Everything in the data should be repeated exactly, save for the images.

=== Begin Enclosure ===

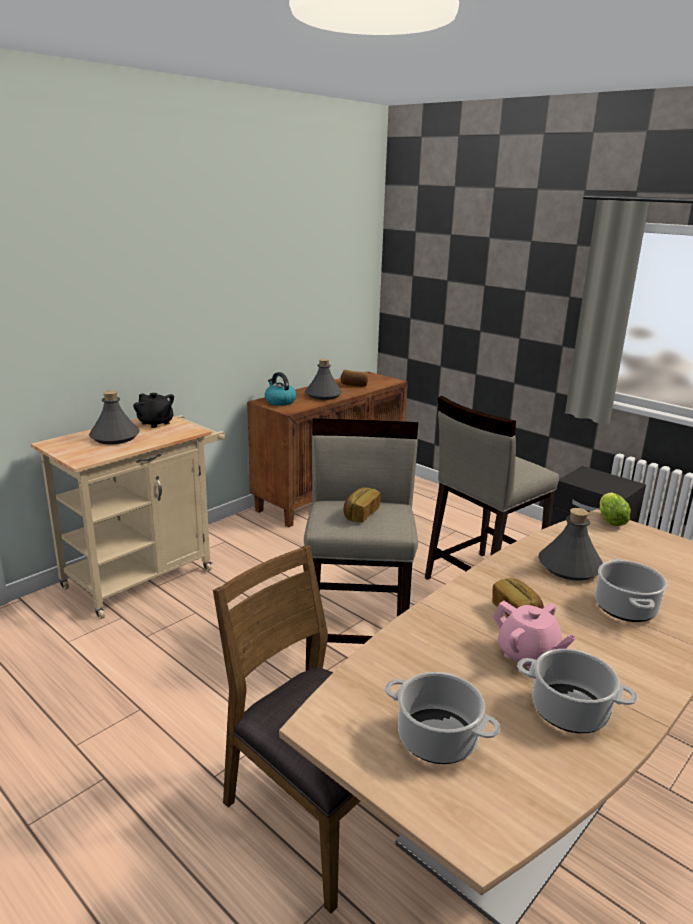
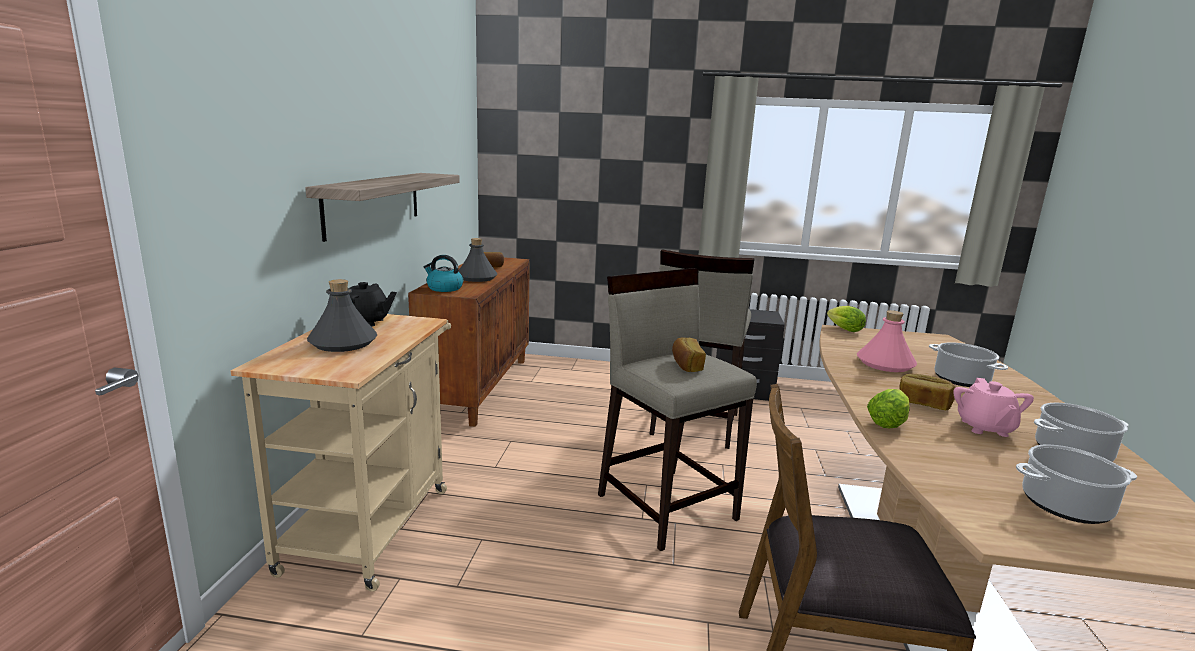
camera: 35 degrees left, 5 degrees down
(207, 326) = (374, 203): none -> shelf
(436, 617) = (888, 422): none -> lettuce
(528, 656) = (984, 428): pink teapot -> pink teapot turned 90 degrees clockwise
(569, 567) = (884, 364): grey bottle -> pink bottle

=== End Enclosure ===

SOLUTION TO THIS PROBLEM —
camera: 35 degrees left, 5 degrees down
(207, 326) = (374, 203): none -> shelf
(436, 617) = (888, 422): none -> lettuce
(528, 656) = (984, 428): pink teapot -> pink teapot turned 90 degrees clockwise
(569, 567) = (884, 364): grey bottle -> pink bottle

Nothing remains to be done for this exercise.